Na chegada, ao entrarmos na avenida do Centro de Convenções, onde se realizaria o congresso, fomos recebidos em ovação pelos que lá estavam.
Só de São Paulo éramos quase 600 delegados. Ao chegarmos em Salvador, nos juntamos com os outros estudantes do Brasil inteiro, somamos então 10 mil. A cidade nos recebia agitada, em festa, mas povoada de militares e membros da tropa de choque, com escudos, capacetes, cachorros, cavalos e armas.
Eu tinha 20 anos, fazia parte da diretoria do Centro Acadêmico da Química da USP, e havia sido eleita para representar os estudantes do Instituto de Química.
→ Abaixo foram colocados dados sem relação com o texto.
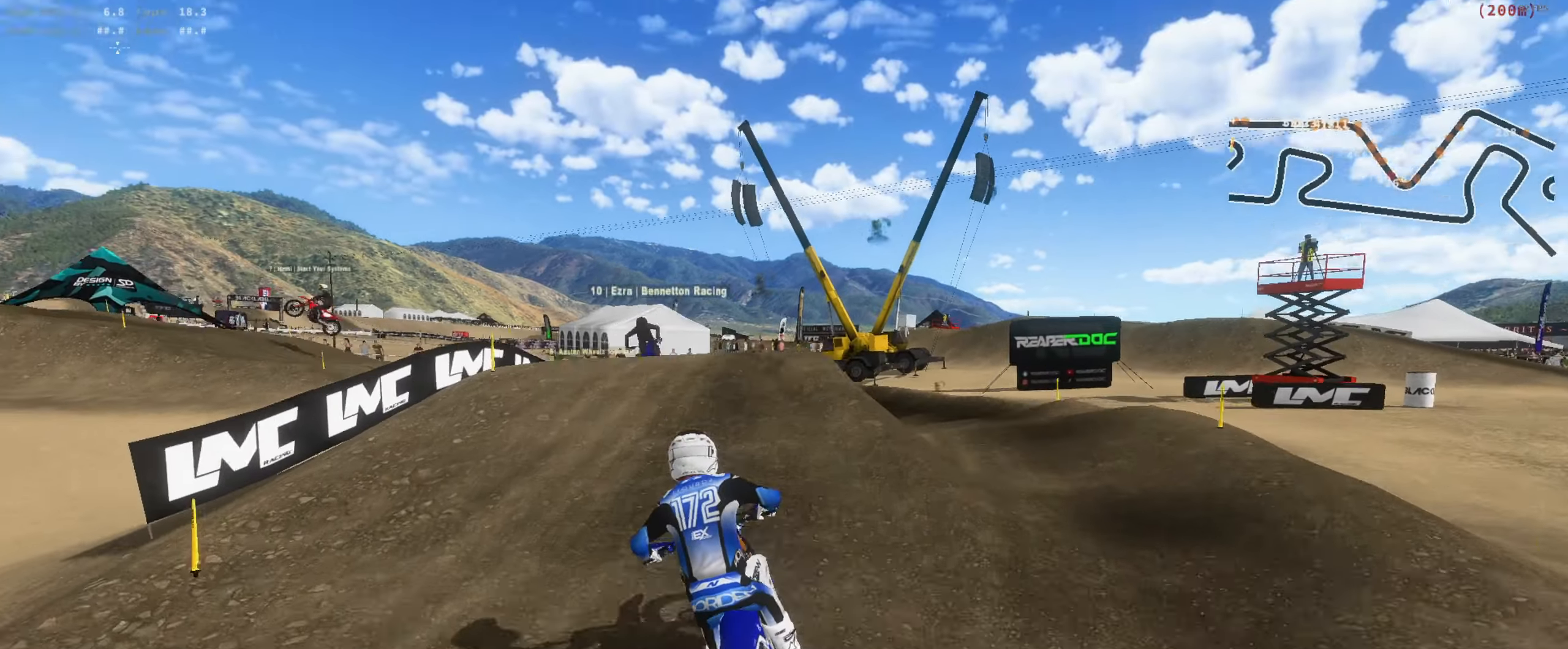
{"dt_ms": 500, "buttons": [], "left_stick": "left", "right_stick": "center", "button_events": [[316, "L2", "up"]]}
Era pura emoção, afinal, rumávamos para a reconstrução da UNE, colocada na clandestinidade pela ditadura militar em 1964.

trecho do depoimento de
Thais Sauaya Pereira
Leia texto completo em
http://www.facasper.com.br/cultura/site/ensaio.php?tabela=&id=97

Centro de Convenções



Todos os cantos do inacabado Centro de Convenções de Salvador serviam para acomodar os congressistas, todos sabendo fazer a hora e não esperando acontecer.
As escadarias, sem qualquer proteção, eram pontos privilegiados pela ampla visão da mesa do Congresso.
A verdade é que as acomodações eram péssimas, com a maioria dos presentes sentados no chão, mas de lá ninguem saia sem ver reconstruida a entidade que serviu de vanguarda na resistência ao golpe militar em 1964, que insistiu bravamente durante quatro anos na contestação do regime.
Era 1968 e o AI-5 colocava na clandestinidade a representação estudantil. Dai até 1971, seus dirigentes abnegados usavam nomes falsos e dormiam em onibus para não serem presos.
E então a UNE desapareceu junto com Honestino Guimarães, seu ultimo presidente.
Mas em 1973, na Usp, o que parecia morto já renascia.
E em 1979 se conquistava a obrigação de reconhecer a entidade como vanguarda na defesa do fim do regime militar, ao empunhar publicamente a palavra de ordem:
"Abaixo a Ditadura"

BLOQUEIO


Bloqueio na estrada organizado pela policia militar e rodoviária, um dos muitos.
Assim de memória lembro de Jacarei, Guaratingueta, Cruzeiro e Divisa com o Rio de Janeiro na Dutra.
Ai resolvemos abandonar esta estrada e desviar da repressão indo na direção de Vassouras. Ledo engano, por lá também haviam barreiras.
Neste caso percebam, vários onibus detidos, todos os documentos recolhidos.
Suspense, negociações e então começam a liberar um por um, em intervalos de 15 a 30 minutos, logo descobrimos que os onibus liberados partiram com documentos trocados para serem parados logo depois em outra barreira.

ABERTURA DO CONGRESSO


Ato de Abertura do 31º Congresso da União Nacional de Estudantes - UNE. Ótima oportunidade para identificar os personagens da foto. Figuras carimbadas e emblemáticas da antiga e nova esquerda.
Bem no canto direito discursa José Serra, como ex-presidente gestão 1964, ano do golpe militar. Nessa época ele integrava a AP, Ação Popular, organização derivada da Juventude Universitária Católica - JUC.
Ao seu lado Rui Cesar que seria o primeiro presidente da UNE reconstruida.
Observando os dois estão os personagens a serem identificados.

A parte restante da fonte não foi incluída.